In 1816, after docking at the seaport in Alexandria, a man and woman checked into the hotel at Gadsby's and were shown the most extravagant room because their clothes gave the appearance of great wealth. The woman was ill, and her husband called in doctors, but eventually she passed away and was buried in the local graveyard with an elaborate headstone. But what makes this story unusual was that the man made everyone swear never to reveal her name, and then the next day he skipped town without paying his bills. The only trace left of the entire event was the inscription on
the headstone:
To the memory of a
FEMALE STRANGER
whose mortal sufferings terminated
on the 14th day of October 1816
Aged 23 years and 8 months
Local lore claims that the Female Stranger is known to haunt the hotel to this day. She is occasionally seen in the upstairs window of Room 8, holding a lit candle. Docents at the Gadsby’s Tavern Museum say they have heard the sound of someone walking around upstairs, only to find there is no one there.

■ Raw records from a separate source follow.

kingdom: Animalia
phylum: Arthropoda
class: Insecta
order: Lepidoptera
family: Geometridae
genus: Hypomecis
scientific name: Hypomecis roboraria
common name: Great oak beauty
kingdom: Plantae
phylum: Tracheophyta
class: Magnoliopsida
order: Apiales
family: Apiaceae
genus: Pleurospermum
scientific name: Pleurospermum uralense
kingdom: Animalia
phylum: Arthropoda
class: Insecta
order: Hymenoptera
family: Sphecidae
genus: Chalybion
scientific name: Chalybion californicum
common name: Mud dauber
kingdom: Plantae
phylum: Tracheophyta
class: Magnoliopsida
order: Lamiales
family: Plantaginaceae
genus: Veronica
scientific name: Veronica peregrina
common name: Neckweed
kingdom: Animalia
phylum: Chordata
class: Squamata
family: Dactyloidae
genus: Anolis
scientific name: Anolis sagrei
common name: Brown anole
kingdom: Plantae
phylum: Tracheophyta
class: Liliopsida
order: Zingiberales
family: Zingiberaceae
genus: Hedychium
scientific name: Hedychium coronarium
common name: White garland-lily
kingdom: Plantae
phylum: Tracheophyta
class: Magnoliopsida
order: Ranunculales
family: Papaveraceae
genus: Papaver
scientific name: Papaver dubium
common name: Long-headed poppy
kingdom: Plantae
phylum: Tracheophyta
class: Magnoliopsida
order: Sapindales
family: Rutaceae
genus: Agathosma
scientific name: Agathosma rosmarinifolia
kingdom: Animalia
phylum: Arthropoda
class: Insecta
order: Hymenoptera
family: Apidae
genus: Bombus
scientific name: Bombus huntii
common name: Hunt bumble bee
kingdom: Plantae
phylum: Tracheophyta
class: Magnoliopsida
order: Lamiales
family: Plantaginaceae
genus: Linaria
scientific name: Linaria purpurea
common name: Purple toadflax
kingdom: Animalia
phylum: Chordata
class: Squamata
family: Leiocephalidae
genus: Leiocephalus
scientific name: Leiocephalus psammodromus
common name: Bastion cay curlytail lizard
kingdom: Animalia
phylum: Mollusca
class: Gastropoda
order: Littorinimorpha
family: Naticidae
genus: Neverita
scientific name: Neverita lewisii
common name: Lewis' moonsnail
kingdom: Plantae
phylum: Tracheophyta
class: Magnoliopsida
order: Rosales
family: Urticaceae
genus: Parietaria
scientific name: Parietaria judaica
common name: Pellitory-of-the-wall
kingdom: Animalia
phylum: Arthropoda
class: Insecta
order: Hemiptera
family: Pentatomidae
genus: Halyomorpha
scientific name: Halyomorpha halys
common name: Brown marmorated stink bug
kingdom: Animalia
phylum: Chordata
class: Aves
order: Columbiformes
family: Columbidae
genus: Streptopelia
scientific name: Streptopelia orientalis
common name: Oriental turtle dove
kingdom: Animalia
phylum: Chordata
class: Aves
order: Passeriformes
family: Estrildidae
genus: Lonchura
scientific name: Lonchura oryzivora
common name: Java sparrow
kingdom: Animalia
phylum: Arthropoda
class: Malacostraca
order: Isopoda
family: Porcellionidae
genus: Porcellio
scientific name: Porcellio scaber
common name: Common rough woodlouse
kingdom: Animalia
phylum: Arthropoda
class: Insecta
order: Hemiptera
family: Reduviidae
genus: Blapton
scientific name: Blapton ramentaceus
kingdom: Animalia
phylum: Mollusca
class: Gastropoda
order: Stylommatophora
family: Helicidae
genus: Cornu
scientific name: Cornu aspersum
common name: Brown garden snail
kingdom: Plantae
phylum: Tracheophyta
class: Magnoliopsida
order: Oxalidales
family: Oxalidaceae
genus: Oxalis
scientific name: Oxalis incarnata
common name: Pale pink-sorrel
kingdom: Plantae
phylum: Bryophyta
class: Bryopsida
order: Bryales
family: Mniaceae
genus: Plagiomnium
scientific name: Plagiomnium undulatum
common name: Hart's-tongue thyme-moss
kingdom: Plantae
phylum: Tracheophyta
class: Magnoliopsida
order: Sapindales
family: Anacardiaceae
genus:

Some believe she was Theodosia Burr Alston, the distraught daughter of disgraced Vice President Aaron Burr. Others believed that the Female Stranger was a kidnapped European princess or possibly even Napoleon hiding out in drag. Still others believe the entire situation was an elaborate scam devised by con men, and that both the Male and Female Strangers escaped with a large amount of money, laughing all the way to the bank. Or there’s the author's husband’s favorite explanation — aliens.

Or maybe she was a time traveler, as 1816 CANDLES explores.